After being introduced to Yamaha RIVAGE PM digital mixing systems at the Neighbourhood Weekend festival in 2019, when the RIVAGE PM5 was launched in 2020, he took the opportunity to try it out on a broadcast recording session with the band, provided by long time supplier, Britannia Row Productions.
“I was so impressed that I adopted RIVAGE PM5 for my live setup and sold most of my outboard gear, including my H3000 and Bricasti reverb. I simply didn’t need them anymore,” he said.
The logistics and costs of touring in a pandemic, post-Brexit world are very different to what they were only a couple of years ago. As well as giving him the sonic quality and flexibility he needs, Jones has found that RIVAGE PM5 simplifies the process – and, importantly, lowers the expense – of global tours. “Due to the huge increase in demand for post-lockdown live music, we are flying all over the world. Venues are in such demand that we have to put together schedules that we wouldn’t normally undertake,” he commented.
With shipping having become so expensive, the team has discovered that it is often now cheaper to duplicate certain parts of the production and simply leave them in storage – in the US, for example. “Imagine if I still had to tour all that outboard gear… It would cost a fortune. Now we can just get another RIVAGE PM system and it has everything I need,” Jones commented. “We’ve been doing a similar experiment in streamlining Mike’s [Kerr, bass/vocals] amp setup on stage.”

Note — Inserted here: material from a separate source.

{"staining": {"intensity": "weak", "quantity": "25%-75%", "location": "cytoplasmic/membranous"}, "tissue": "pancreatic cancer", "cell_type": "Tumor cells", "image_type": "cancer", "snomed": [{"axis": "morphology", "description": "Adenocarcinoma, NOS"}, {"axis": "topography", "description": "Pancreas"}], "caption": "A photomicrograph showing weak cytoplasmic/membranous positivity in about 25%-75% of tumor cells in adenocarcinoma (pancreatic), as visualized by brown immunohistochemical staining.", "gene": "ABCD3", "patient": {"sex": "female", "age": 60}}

For this and following tours, he said, the team will be using either Kemper or Quad Cortex modelling amps. “Not only will this make touring so much simpler, but there will be a significant reduction in SPL from the stage, which will allow me a lot more scope to fine tune the sound,” he said. Regarding the onboard sound shaping features of the RIVAGE PM system, not only was Jones able to replace his beloved hardware Bricasti reverb with the equally high-quality modelled version, but he has been impressed with the Rupert Neve Designs SILK emulation.
“I’m always a bit suspicious of marketing speak and at first, I thought that the RND SILK on the pre-amps was just hype. I was pleasantly surprised that it’s not – I use it on a number of channels,” he revealed.
Jones highlighted the fact that, no matter which size of control surface he uses, he can still benefit from the same pre-amps and plug-ins as other mixing boards. “I am pushing our rental house to get a RIVAGE PM3 control surface, because I recently mixed a Royal Blood gig at a small venue, and I turned up to find a bloody great RIVAGE PM7,” he smiled. “The local crew must have thought who the hell does this bloke think he is? A PM3 would have made me look far less egotistical.”